DATA PROVIDED Block Start

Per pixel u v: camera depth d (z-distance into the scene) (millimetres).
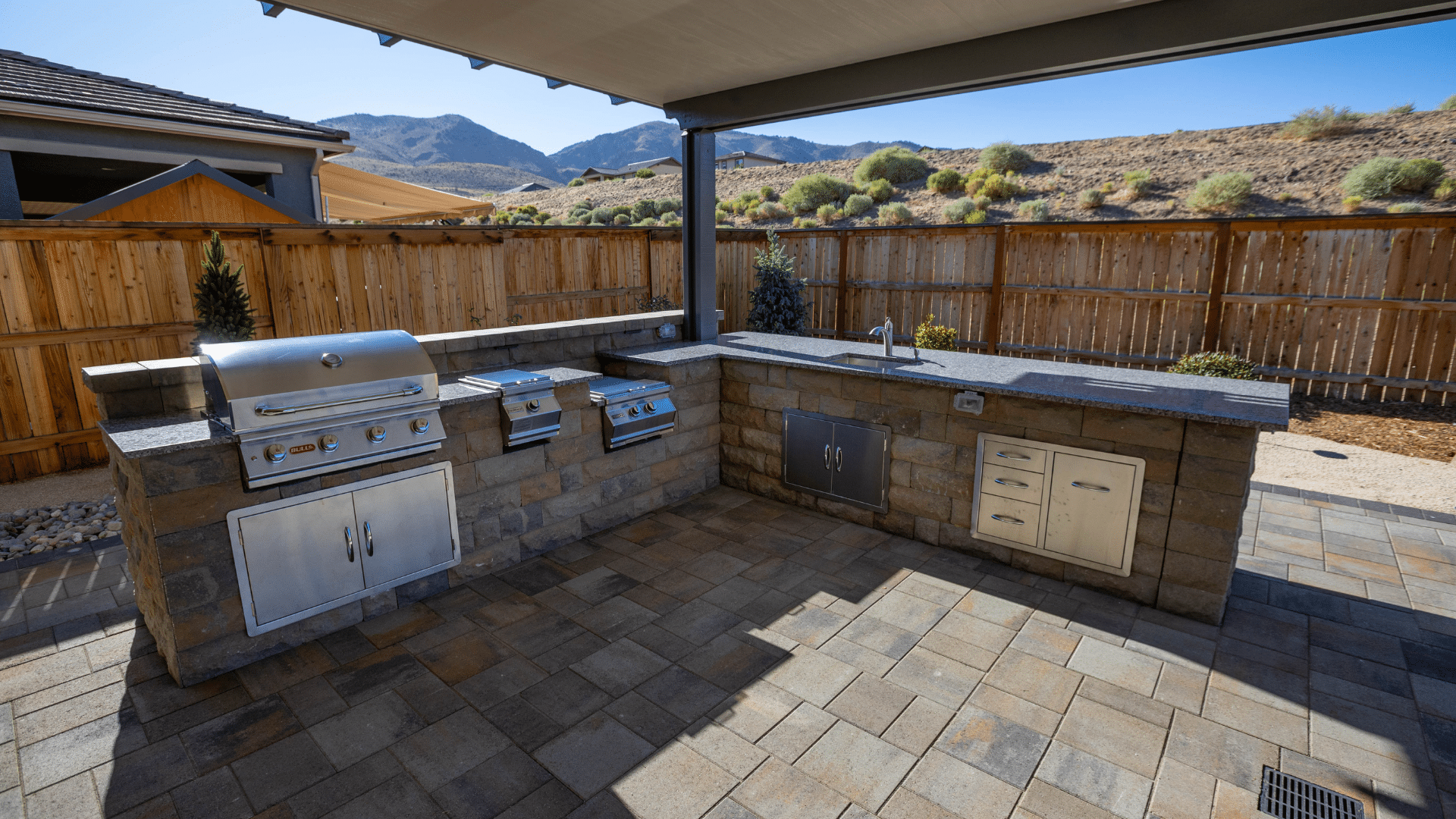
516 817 2180
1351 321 6816
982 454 3953
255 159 9180
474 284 7602
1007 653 3109
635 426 4465
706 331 5801
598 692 2832
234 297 5367
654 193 33875
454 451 3633
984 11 3400
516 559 4039
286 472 2900
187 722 2646
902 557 4117
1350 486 5191
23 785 2316
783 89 4723
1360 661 3012
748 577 3871
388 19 3600
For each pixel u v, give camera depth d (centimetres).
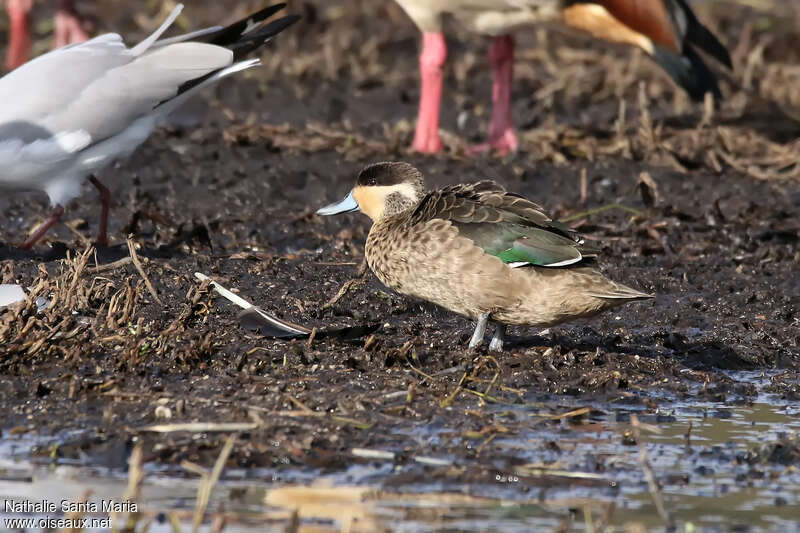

DATA PROVIDED Block End

ABOUT THIS EXERCISE:
Scan the entries above for the string "camera" and copy each line that contains it.

RESPONSE TO THE TASK:
Per pixel u v: camera depth d (z-distance into the scene) (millimetres).
For each pixel u v, give camera depth d (centimetres).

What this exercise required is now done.